When the alarm went off in the wee hours of the early morning, Jesse DiLevo rubbed his eyes sleepily and tossed himself out of bed. He stared at his dimly lit clock and the clock stared back at him. 4:15 AM. Tick-tock-tick-tock. Today was a Tuesday, which also happened to be an A day, so he knew he would have to be at the school by 6:25 AM to teach morning swim. Routine spared him 15 precious minutes to get dressed, brush his teeth, and pack his breakfast. His car, a black 2018 Kia Optima, was waiting in the driveway. The car veered onto Nichols Road and onto the Long Island Expressway, as Jesse DiLevo left his home in Selden to work as a high school P.E. teacher. 

His morning trip from Selden took 50 minutes, and his trip back home will take a little more than an hour—give or take traffic. Selden is a plain suburban town with 20,000 residents, a town 41 miles east of Great Neck and right out Exit 62N on the LIE, smack dab in the heart of Suffolk County.
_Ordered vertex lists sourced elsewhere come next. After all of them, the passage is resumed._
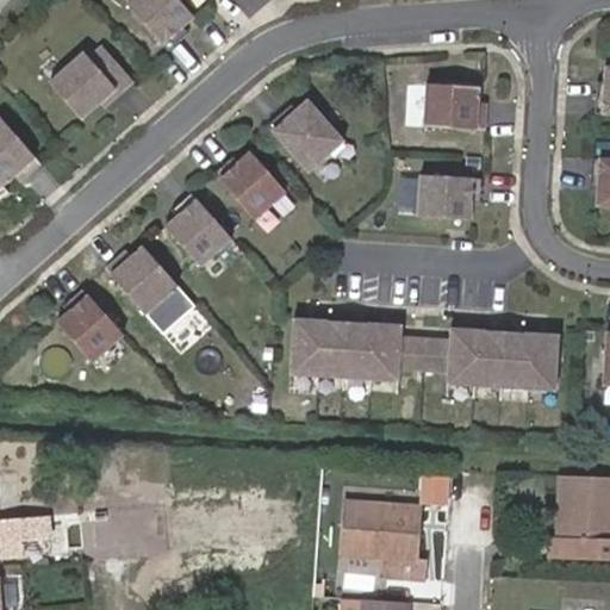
[(188,0),(135,0),(175,45),(194,29),(188,23),(200,13),(188,0)]
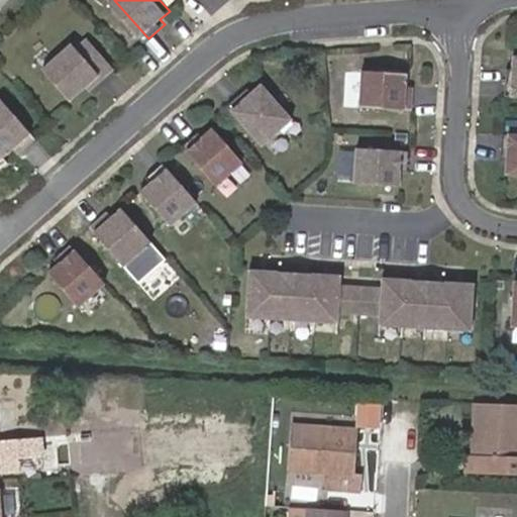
[(118,65),(93,34),(81,44),(78,40),(48,65),(76,96),(91,84),(93,87),(118,65)]
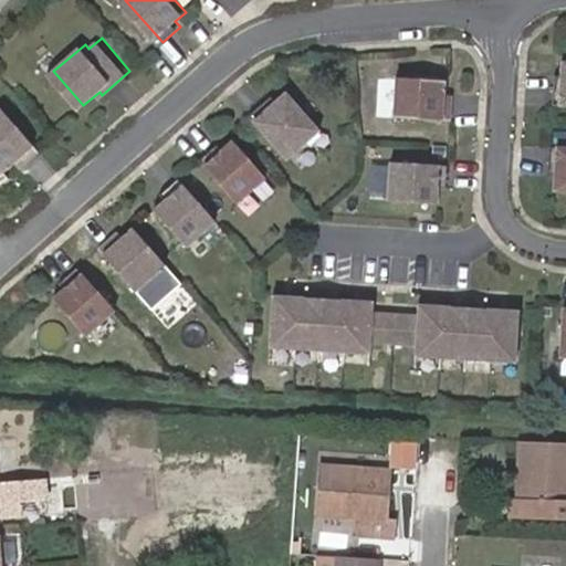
[(565,67),(559,67),(558,82),(554,82),(552,112),(565,112),(565,67)]
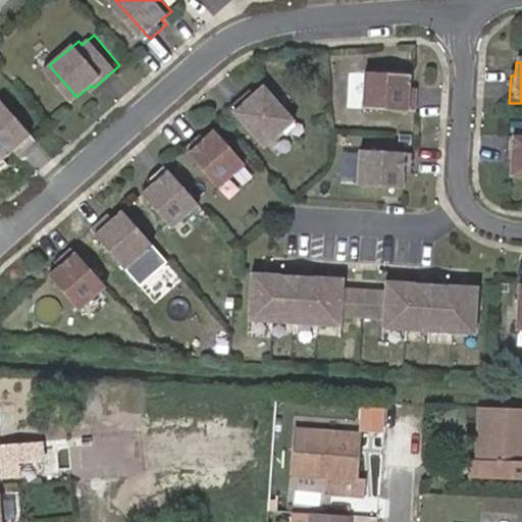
[(410,80),(365,77),(362,114),(415,117),(416,94),(409,93),(410,80)]
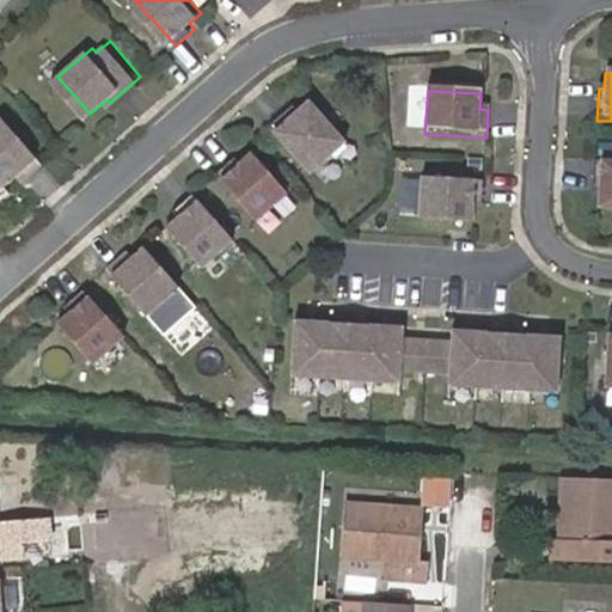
[(303,105),(298,101),(275,121),(316,166),(352,136),(314,95),(303,105)]
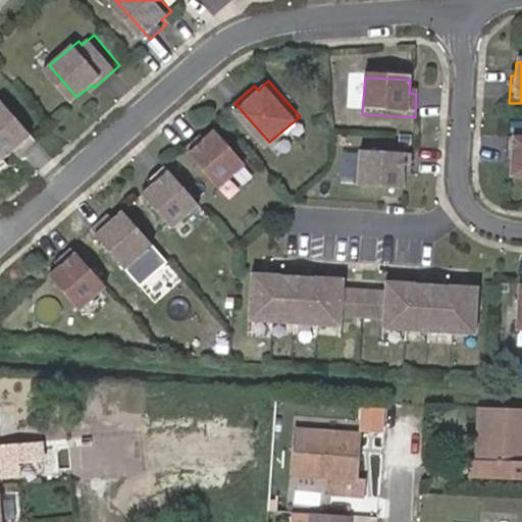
[(7,95),(0,101),(0,140),(10,152),(18,145),(23,150),(42,134),(7,95)]
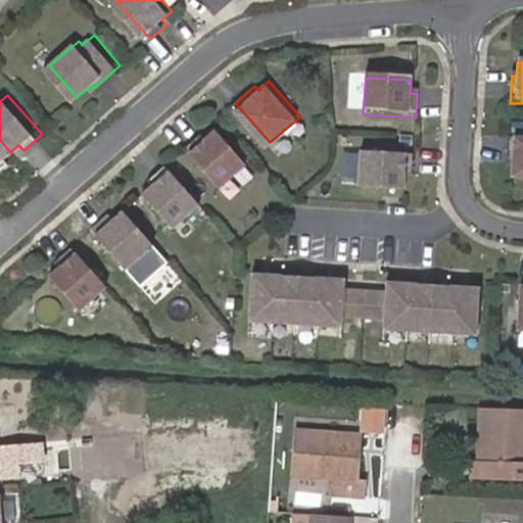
[(202,134),(185,147),(222,187),(247,163),(217,130),(206,139),(202,134)]
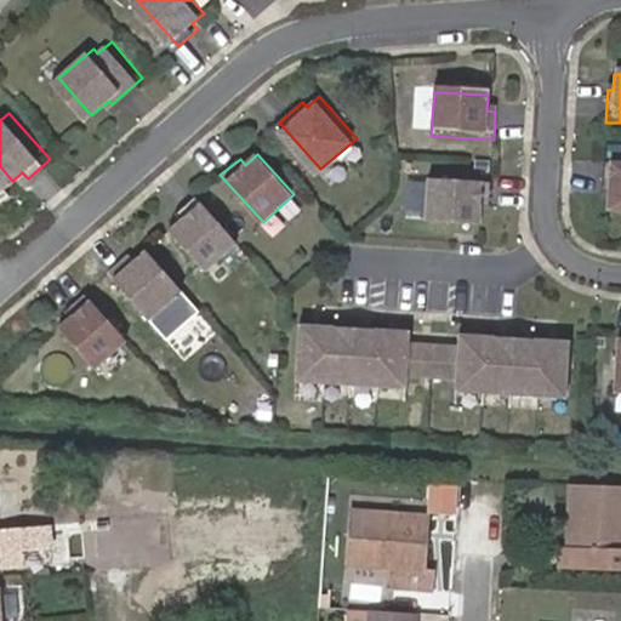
[(620,169),(603,167),(600,199),(607,200),(607,215),(620,216),(620,169)]
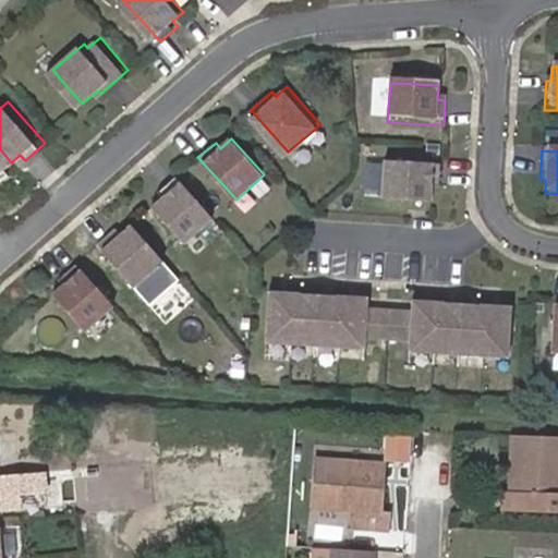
[(439,170),(384,166),(381,203),(429,206),(432,192),(437,193),(439,170)]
It is a town much like Great Neck, with a school district that has two high schools. k. Jesse and his twin brother Dylan DiLevo both grew up in Selden and went to Newfield High School, where Jesse ran track, played football, and wrestled for the Newfield Wolverines.
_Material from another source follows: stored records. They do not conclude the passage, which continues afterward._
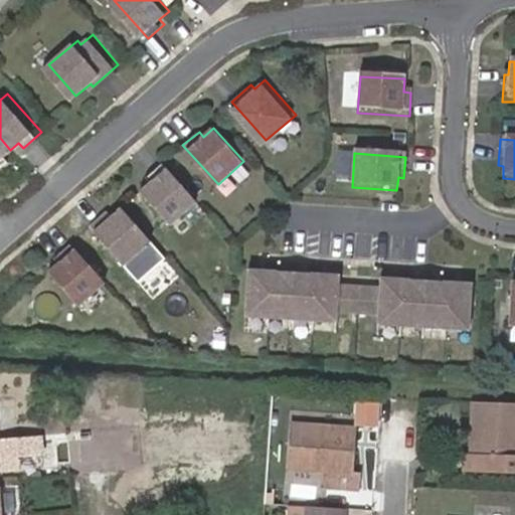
[(151,185),(141,193),(170,225),(196,202),(161,165),(146,179),(151,185)]
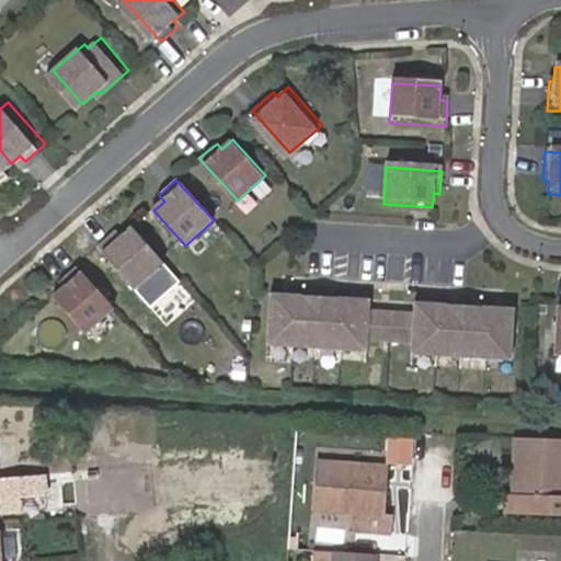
[(111,237),(93,251),(132,294),(160,268),(126,233),(117,241),(111,237)]
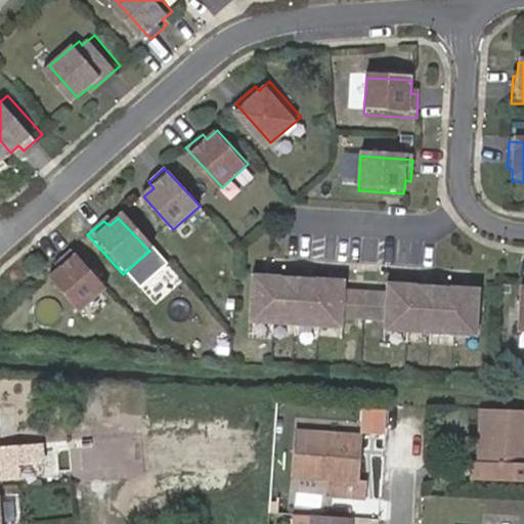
[(99,294),(62,255),(47,271),(50,275),(42,286),(72,318),(99,294)]
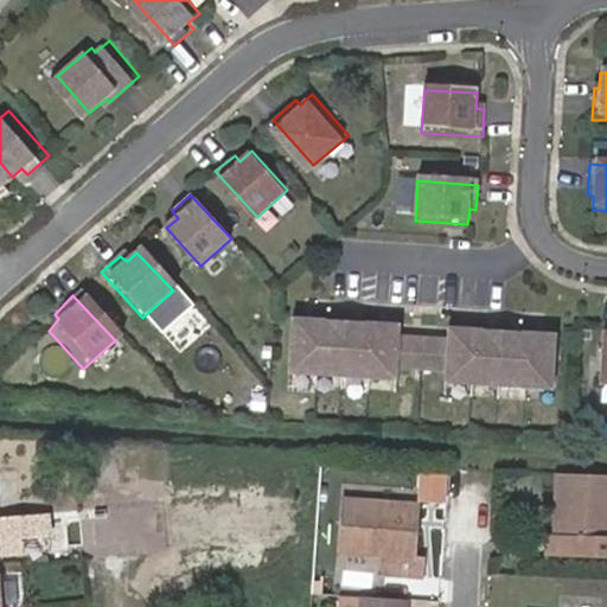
[(396,324),(291,317),(287,371),(393,377),(394,366),(442,370),(441,381),(548,388),(551,333),(446,326),(445,338),(395,334),(396,324)]
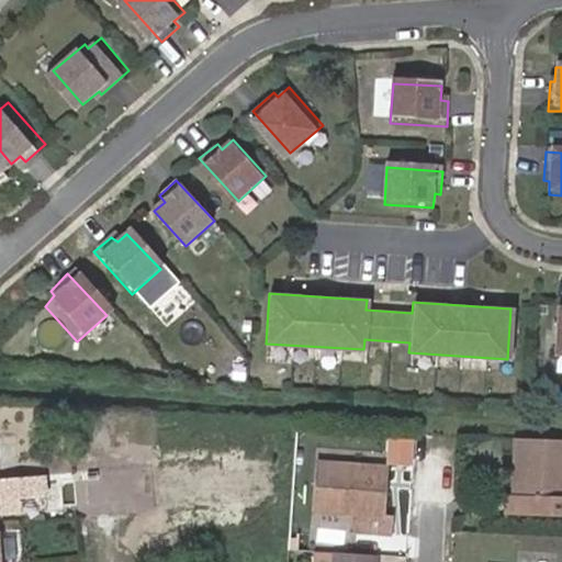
[(388,461),(415,463),(417,437),(391,435),(388,461)]
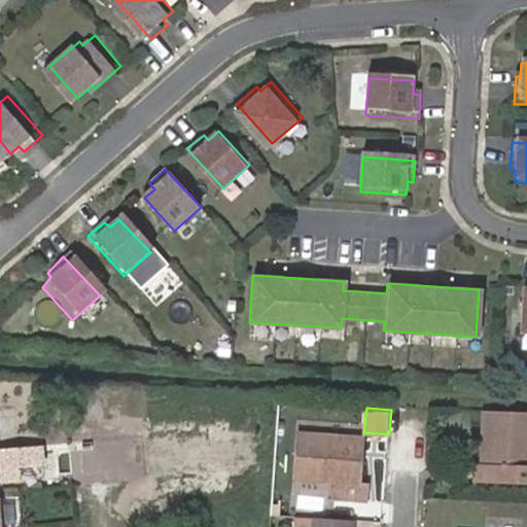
[(526,467),(526,412),(482,410),(477,484),(504,485),(506,466),(526,467)]
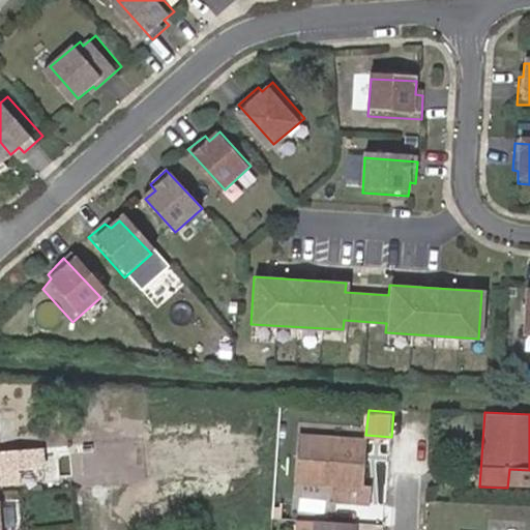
[(361,438),(296,435),(294,484),(329,486),(329,505),(365,506),(367,486),(359,486),(361,438)]
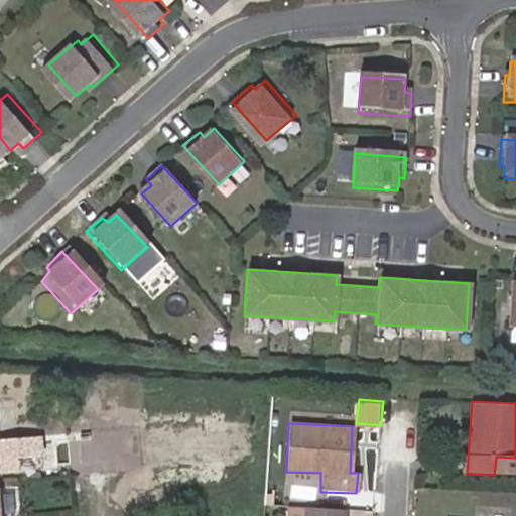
[(345,515),(346,508),(288,506),(288,515),(345,515)]
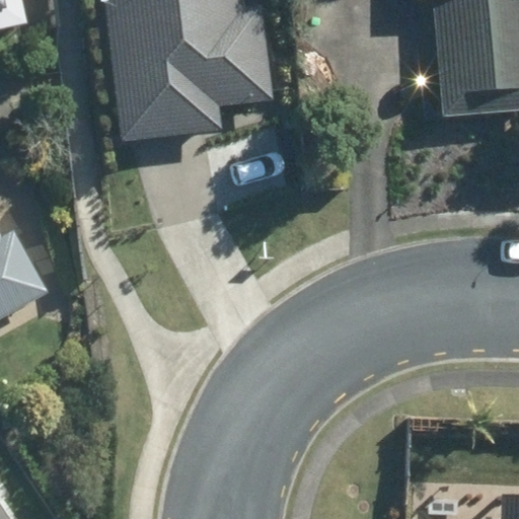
[(0,0),(0,21),(11,19),(6,0),(0,0)]
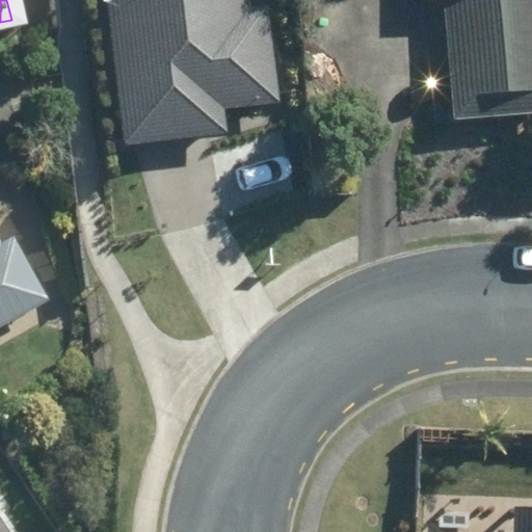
[(108,0),(123,151),(225,140),(222,109),(275,104),(266,4),(237,6),(235,0),(108,0)]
In the summer of 2011, DiLevo drove to the far reaches of upstate New York to attend SUNY Cortland and earn a degree in Physical Education.

During his time at Play Rugby USA, DiLevo was in charge of organizing the NYC Cup, an annual rugby competition that draws youth rugby teams from all five boroughs. “A few schools really stood out to me…some kids that I coached that were from Harbor Heights,” he said. Harbor Heights is a run down middle school up by Fort Washington, near the northern tip of Manhattan island. 

If you search ‘Harbor Heights’ up on Google, you won’t find much. Niche.com rates the school as a lowly C-. Yet there is a vibrant Hispanic community around the school and many of the kids there speak Spanish better than they speak English. “There was a language barrier, but they were eager to just be there. They’d never heard of rugby before and I was there to give them a brand new experience. Those kids definitely stick out in my mind.”

Randall’s Island is at the fork of the Harlem and the East River and is a short drive over the Robert F. Kennedy Bridge from East Harlem. You can almost see the entire New York City skyline from one of the fields on Randall’s Island, a soaring beacon of hope to the kids of the inner-city that even though they may be trying to make ends meet, that one day they will achieve dreams beyond the tallest skyscrapers. 

“I don’t remember which team won. I remember there being 700-something kids there, and it poured—I mean, it was just raining so heavily, but that didn’t stop anybody, everyone still showed up, teams were there, parents were there, and they toughed out the weather all day.”

“I’m taking a few classes at Brockport, which is nearby, to try and get a Health Certificate,” he says, a faint smile breaking across his face.

“So you wanna teach health and coach some teams at South?” I ask.

He nods. “Yeah, that’s the goal.”

But no matter what comes to pass, DiLevo’s heart will still be with the bright-eyed kids from Harbor Heights Middle School, and Fields 72 to 75 on the southeastern tip of Randall’s Island, and the rugby fields of the Suffolk Bull Mooses, and the quiet town of Selden.